The workload is being spread among subcontractors from universities and private research firms across the country.
Part of the trick is finding the right algae for the job.
There are about 40,000 species to choose from. Many are efficient at converting nutrients and carbon dioxide into the organic matter that provides oils that can later be refined and used as a base for biofuels.
The problem is certain algae grow fast — some can double their mass several times a day — but produce little oil. Others produce gobs of oil but are slow growers.
"You have to find a happy medium," said Muhs, whose lab is examining about 300 kinds of algae.
His researchers are running experiments on the effects of temperature, sunlight and other factors on productivity. Some like freshwater, others thrive in salt water. Tweak their living conditions — nutrients, carbon dioxide, flow of water — and their ability to produce oil changes along with it.
"There's so many variables to look at," Muhs said. "You can begin to see why there's a need for research. It's a daunting task."
At Arizona State University, scientists are testing about 500 strains, searching for the most robust specimens in flasks and beakers that could make the transition to larger outdoor ponds and growing facilities.
"We call them the athletes. If they perform well in the lab they get to play on the big field outside," said Milton Sommerfeld, a professor and researcher at the university.
He was part of a federally funded project that started in the 1970s to look at the viability of algae-based fuel. It's still too early to say what kind of growing systems will work the best and exactly how laboratory successes will be scaled-up for commercial use, he said.
Intensified interest in recent years, he said, will move the process along more quickly.
"But it's going to require tens of millions of dollars," he said.
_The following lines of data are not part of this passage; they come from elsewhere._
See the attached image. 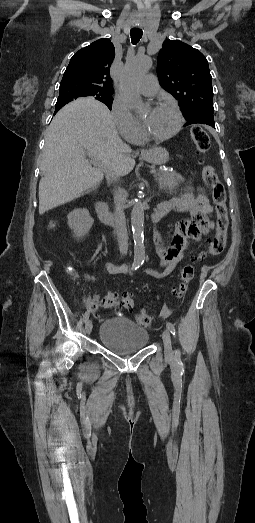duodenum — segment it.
Listing matches in <instances>:
<instances>
[{
  "label": "duodenum",
  "instance_id": "410a0bca",
  "mask_svg": "<svg viewBox=\"0 0 255 523\" xmlns=\"http://www.w3.org/2000/svg\"><path fill=\"white\" fill-rule=\"evenodd\" d=\"M96 190V184H94L91 188L92 191V201L94 204L95 211L99 217V219L104 222L105 224H114V217L112 213L109 211L107 206L97 200L94 197V192ZM171 210L170 202L169 201H162L157 204L154 211L152 212L151 218L153 222H158L162 217H164L169 211Z\"/></svg>",
  "mask_w": 255,
  "mask_h": 523
}]
</instances>
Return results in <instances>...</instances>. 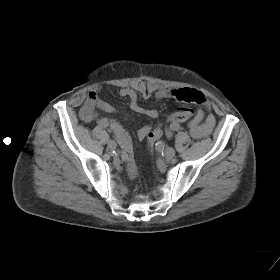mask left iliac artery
I'll list each match as a JSON object with an SVG mask.
<instances>
[{"instance_id": "obj_1", "label": "left iliac artery", "mask_w": 280, "mask_h": 280, "mask_svg": "<svg viewBox=\"0 0 280 280\" xmlns=\"http://www.w3.org/2000/svg\"><path fill=\"white\" fill-rule=\"evenodd\" d=\"M180 124L179 123H177V122H175V123H172L171 125H170V133H172V132H175V131H179L180 130Z\"/></svg>"}]
</instances>
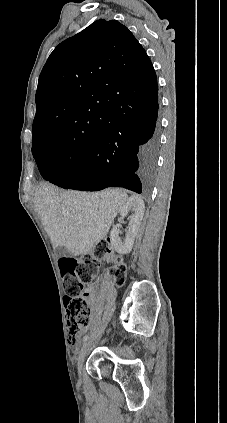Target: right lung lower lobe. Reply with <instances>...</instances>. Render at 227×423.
<instances>
[{
    "label": "right lung lower lobe",
    "mask_w": 227,
    "mask_h": 423,
    "mask_svg": "<svg viewBox=\"0 0 227 423\" xmlns=\"http://www.w3.org/2000/svg\"><path fill=\"white\" fill-rule=\"evenodd\" d=\"M158 88L153 95L133 98L108 109L114 126L101 131L88 156L62 173L39 167L42 177L66 189L99 191L123 187L137 193L151 187L159 149Z\"/></svg>",
    "instance_id": "obj_1"
}]
</instances>
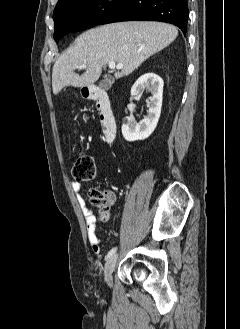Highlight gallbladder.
Wrapping results in <instances>:
<instances>
[{
	"instance_id": "1",
	"label": "gallbladder",
	"mask_w": 240,
	"mask_h": 329,
	"mask_svg": "<svg viewBox=\"0 0 240 329\" xmlns=\"http://www.w3.org/2000/svg\"><path fill=\"white\" fill-rule=\"evenodd\" d=\"M99 87L103 90H108L110 88V83L107 79H104L99 83Z\"/></svg>"
}]
</instances>
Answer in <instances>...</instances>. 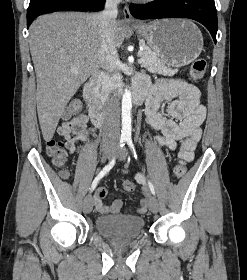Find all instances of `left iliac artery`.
I'll use <instances>...</instances> for the list:
<instances>
[{
	"label": "left iliac artery",
	"mask_w": 247,
	"mask_h": 280,
	"mask_svg": "<svg viewBox=\"0 0 247 280\" xmlns=\"http://www.w3.org/2000/svg\"><path fill=\"white\" fill-rule=\"evenodd\" d=\"M126 142H127L128 146L130 147V149H131L135 159H137V152H136V149L134 147V144H133L132 139H131L130 136H128L126 138ZM149 188H150L151 193L153 195H155V189H154V186H153V184L151 182H149Z\"/></svg>",
	"instance_id": "obj_1"
}]
</instances>
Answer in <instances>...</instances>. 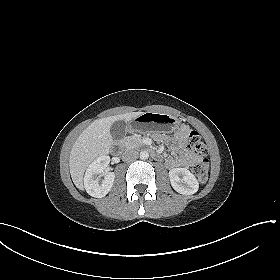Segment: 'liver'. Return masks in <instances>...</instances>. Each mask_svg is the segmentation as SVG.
Here are the masks:
<instances>
[{
  "mask_svg": "<svg viewBox=\"0 0 280 280\" xmlns=\"http://www.w3.org/2000/svg\"><path fill=\"white\" fill-rule=\"evenodd\" d=\"M143 112H130L98 119L92 122L76 139L69 157L71 178L79 190H83V176L89 164L107 155L113 143L111 125L118 120L129 122Z\"/></svg>",
  "mask_w": 280,
  "mask_h": 280,
  "instance_id": "1",
  "label": "liver"
}]
</instances>
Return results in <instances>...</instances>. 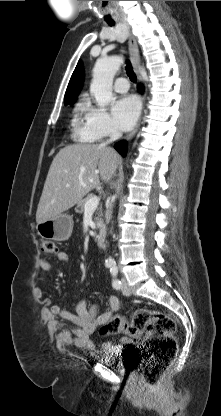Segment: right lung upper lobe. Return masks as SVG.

Part of what makes algae attractive is that it doesn't compete with food sources in the same way ethanol does and it has the potential to produce far more biofuel per acre than corn or soybeans.
There are still plenty of unknowns, including how much energy it will require to produce fuel from algae at a large scale and whether it's better to grow algae in pools or in enclosed tanks called photobioreactors.
Researchers are also trying to determine the most economical way to extract oils from the algae and put it through the refining process.
The rough cost estimates for producing algae fuel vary right now from $10 a gallon to $40, said Al Darzins, who manages the national bioenergy center at the National Renewable Energy Laboratory in Golden, Colo.
"Obviously, that's not cost effective," Darzins said. "So we have our work cut out for us."
NREL has ramped up its own research into algae-based biofuels a decade after a similar program was scrapped because the fuels were considered too expensive to compete with petroleum.
Today, he said, there are hundreds of companies studying algae fuels. A few high-profile tests — including commercial jet flights using a blend of algae- and petroleum-based fuels — are intriguing but nowhere close to showing that commercialized algae fuel could replace the 100 million gallons of petroleum diesel and jet fuel burned each year, he said.
But research from this Pentagon-funded project could help spur use of algae-based fuels in the commercial aviation market, according to Paul Bollinger, a vice president with SAIC.
"The military has the potential of serving as a market initiator and the airlines as a market maker," Bollinger said.
Back at the Utah State lab — where algae are shaken, stirred and stressed in the name of science — Muhs tempers his excitement over the potential of the green slime with a dose of reality. Algae fuels could be a transition-type fuel in the coming years but aren't the singular savior to weaning modern society from petroleum.
"It's not a silver bullet," he said.